Top of PROVIDED INFORMATION
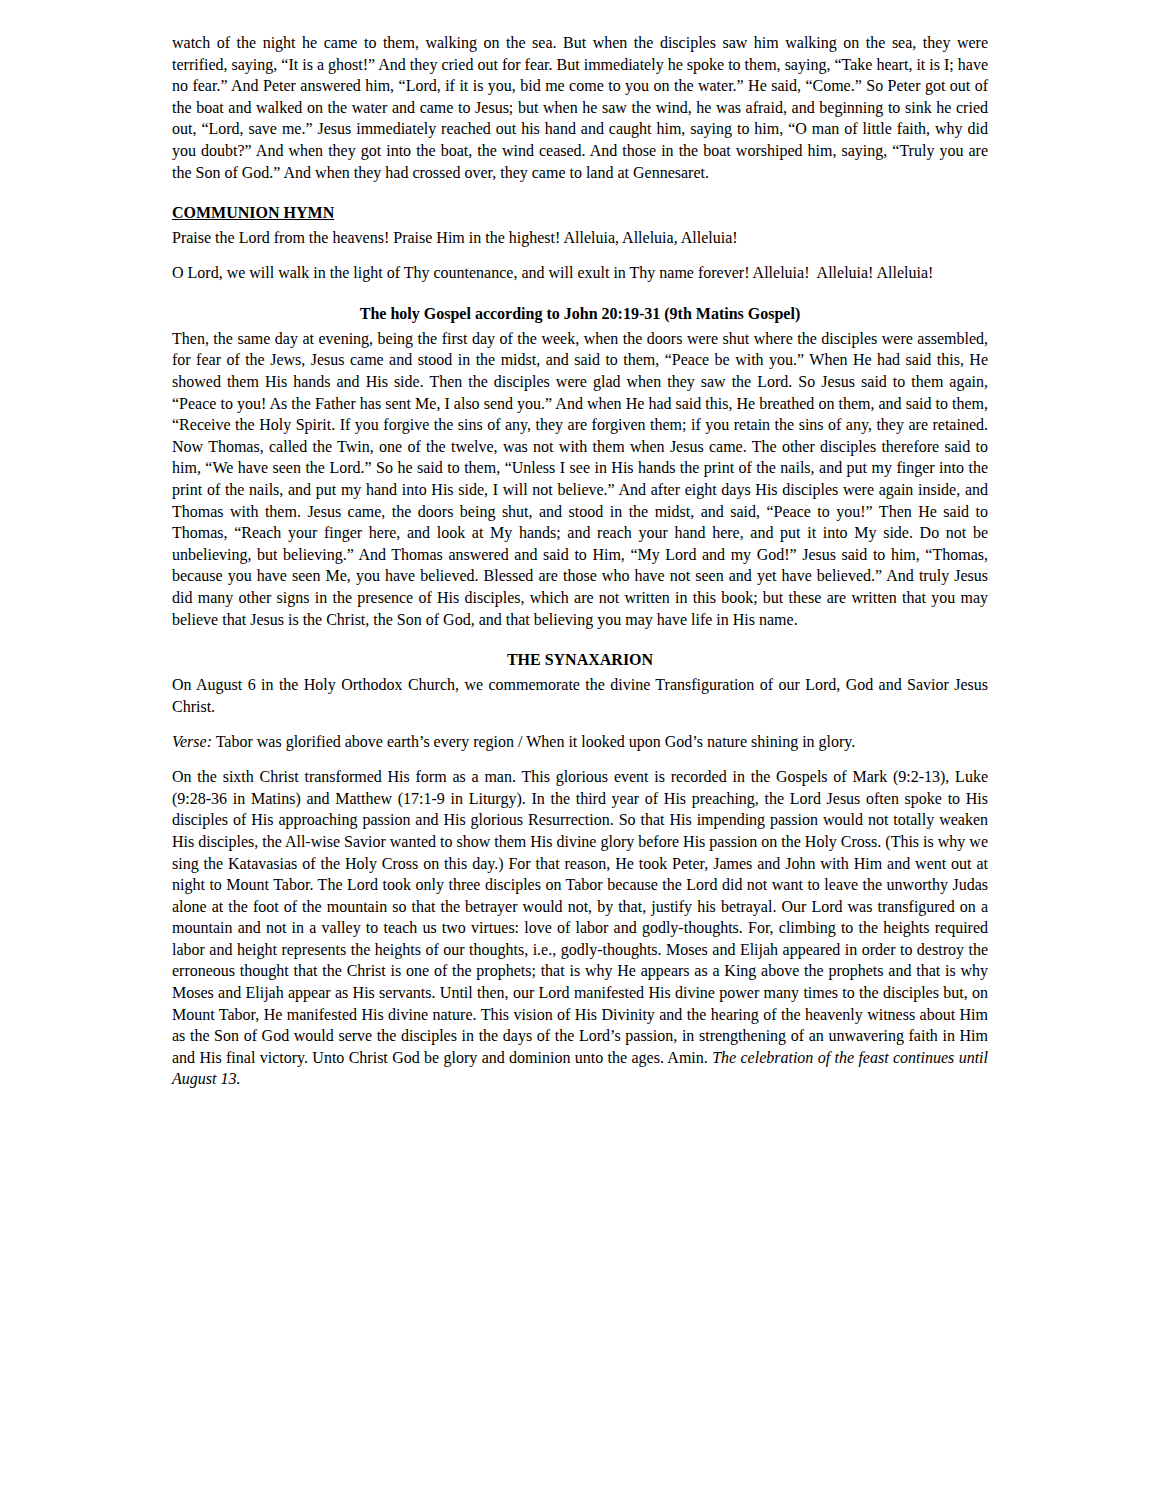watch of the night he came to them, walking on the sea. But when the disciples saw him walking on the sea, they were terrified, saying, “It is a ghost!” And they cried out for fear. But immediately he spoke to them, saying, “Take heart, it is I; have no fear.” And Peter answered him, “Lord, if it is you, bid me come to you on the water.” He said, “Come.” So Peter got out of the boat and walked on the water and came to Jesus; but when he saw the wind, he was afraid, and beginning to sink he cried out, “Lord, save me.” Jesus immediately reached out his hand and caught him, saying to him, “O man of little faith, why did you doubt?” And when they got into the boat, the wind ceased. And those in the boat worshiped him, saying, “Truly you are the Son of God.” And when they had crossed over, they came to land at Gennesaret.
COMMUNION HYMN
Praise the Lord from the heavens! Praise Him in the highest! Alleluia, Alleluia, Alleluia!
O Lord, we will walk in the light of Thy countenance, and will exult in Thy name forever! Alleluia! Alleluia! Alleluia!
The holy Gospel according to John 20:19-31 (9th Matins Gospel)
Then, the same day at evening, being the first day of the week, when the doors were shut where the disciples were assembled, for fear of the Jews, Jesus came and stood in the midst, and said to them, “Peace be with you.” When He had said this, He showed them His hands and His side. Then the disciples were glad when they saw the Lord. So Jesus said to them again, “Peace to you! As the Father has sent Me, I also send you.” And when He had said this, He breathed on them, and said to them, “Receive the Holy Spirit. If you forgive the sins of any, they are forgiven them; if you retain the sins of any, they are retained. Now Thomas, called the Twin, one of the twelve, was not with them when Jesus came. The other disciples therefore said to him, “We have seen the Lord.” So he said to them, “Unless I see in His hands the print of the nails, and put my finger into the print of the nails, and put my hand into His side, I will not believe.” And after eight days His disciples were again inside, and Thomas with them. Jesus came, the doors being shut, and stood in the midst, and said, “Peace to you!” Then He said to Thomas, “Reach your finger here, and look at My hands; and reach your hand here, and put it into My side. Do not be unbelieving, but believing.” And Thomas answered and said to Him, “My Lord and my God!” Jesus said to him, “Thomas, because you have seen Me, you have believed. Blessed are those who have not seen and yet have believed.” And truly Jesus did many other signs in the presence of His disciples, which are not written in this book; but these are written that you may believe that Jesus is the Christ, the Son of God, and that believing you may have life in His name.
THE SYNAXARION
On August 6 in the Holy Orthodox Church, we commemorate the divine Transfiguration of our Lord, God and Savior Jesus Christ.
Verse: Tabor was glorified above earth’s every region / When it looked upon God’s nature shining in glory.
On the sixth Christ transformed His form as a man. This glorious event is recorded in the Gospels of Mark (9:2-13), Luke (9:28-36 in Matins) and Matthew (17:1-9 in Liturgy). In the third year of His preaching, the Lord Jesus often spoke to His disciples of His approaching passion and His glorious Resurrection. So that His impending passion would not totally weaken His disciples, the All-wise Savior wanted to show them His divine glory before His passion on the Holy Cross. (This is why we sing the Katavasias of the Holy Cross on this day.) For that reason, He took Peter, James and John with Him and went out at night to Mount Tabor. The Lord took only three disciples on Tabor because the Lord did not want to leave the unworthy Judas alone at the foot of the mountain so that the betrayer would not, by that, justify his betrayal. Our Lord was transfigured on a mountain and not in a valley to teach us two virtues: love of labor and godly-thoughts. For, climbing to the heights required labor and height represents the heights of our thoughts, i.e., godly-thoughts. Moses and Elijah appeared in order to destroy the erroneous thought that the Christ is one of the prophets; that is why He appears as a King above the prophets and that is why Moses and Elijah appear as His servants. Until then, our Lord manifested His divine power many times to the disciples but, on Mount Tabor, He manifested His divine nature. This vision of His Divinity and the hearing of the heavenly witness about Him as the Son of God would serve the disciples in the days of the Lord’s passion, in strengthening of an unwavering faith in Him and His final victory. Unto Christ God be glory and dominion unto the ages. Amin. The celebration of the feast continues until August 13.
Bottom of PROVIDED INFORMATION
• _PROBLEM STATEMENT_
What lines above hold the word "Alleluia"? List them all.

• _EXERCISE SOLUTION_
Praise the Lord from the heavens! Praise Him in the highest! Alleluia, Alleluia, Alleluia!
O Lord, we will walk in the light of Thy countenance, and will exult in Thy name forever! Alleluia! Alleluia! Alleluia!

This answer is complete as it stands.